_Passage given_.
::::::::

Step-by-step explanation:
To be honest for this question you DO NOT have to use pythagoras theorem , and you can't either as you won't be able to start.
I have a method called the TOA CAH SOH method, which comprises 3 formulas,
TOA (tangent = opposite/adjacent)
CAH (cosine = adjacent/hypotenuse)
SOH (sine = opposite/hypotenuse)
In this case we will solve the question in alphabetical order starting with x.
for x, we can use TOA.
[tex] \tan(57) = \frac{opposite}{adjacent} \\ = \frac{6}{x} \\ x \tan(57) = 6 \\ x = \frac{6}{ \tan(57) } \\ = 3.89645[/tex]
Since now we know x, we can then use pythogoras theorem to find y.
By pythagoras theorem,
[tex] {y}^{2} = {x}^{2} + 6 {}^{2} \\ {y}^{2} = (3.89645) {}^{2} + 36 \\ y = \sqrt{ {3.89645}^{2} + 36 } \\ = 7.15418[/tex]
Finding Z is easy. We know that this is a triangle, which means
[tex]z + 90 + 57 = 180 \\ z = 180 - 90 - 57 \\ = 33[/tex]

::::::::

_Provided data_.
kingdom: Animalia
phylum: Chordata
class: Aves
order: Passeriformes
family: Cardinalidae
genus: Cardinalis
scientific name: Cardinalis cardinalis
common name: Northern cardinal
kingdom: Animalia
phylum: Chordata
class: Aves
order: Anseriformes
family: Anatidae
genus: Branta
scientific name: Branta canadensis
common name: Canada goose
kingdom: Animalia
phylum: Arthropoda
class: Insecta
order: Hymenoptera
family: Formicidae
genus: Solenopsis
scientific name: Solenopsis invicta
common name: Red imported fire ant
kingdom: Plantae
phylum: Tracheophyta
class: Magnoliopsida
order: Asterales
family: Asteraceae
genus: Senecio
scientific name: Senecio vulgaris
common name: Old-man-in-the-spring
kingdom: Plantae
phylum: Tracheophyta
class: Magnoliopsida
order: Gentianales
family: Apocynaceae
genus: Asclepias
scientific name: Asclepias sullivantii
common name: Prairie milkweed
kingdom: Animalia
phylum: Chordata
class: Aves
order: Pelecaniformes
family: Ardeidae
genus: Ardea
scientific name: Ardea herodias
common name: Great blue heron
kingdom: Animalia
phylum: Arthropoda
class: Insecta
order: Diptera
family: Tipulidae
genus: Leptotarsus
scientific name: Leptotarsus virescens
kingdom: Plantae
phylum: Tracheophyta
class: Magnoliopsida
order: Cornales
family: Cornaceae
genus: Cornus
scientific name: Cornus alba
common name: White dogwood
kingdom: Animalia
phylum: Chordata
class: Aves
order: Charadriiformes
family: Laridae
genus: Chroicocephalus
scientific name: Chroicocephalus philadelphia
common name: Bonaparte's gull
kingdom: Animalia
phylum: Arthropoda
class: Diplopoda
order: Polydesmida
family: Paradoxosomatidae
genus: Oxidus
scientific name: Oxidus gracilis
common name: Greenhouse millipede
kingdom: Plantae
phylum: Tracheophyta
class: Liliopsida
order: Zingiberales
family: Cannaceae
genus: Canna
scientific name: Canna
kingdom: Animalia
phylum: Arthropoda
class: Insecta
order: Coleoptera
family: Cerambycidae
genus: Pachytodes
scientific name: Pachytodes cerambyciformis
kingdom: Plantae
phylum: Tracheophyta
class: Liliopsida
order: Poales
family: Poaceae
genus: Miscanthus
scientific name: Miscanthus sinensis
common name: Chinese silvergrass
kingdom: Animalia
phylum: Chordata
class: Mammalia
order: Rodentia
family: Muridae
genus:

::::::::

_To do_. In the trigonometry explanation, list each formula that makes up the TOA CAH SOH method, pairing each with its label.

_Written answer_.
- TOA: tangent = opposite/adjacent
- CAH: cosine = adjacent/hypotenuse
- SOH: sine = opposite/hypotenuse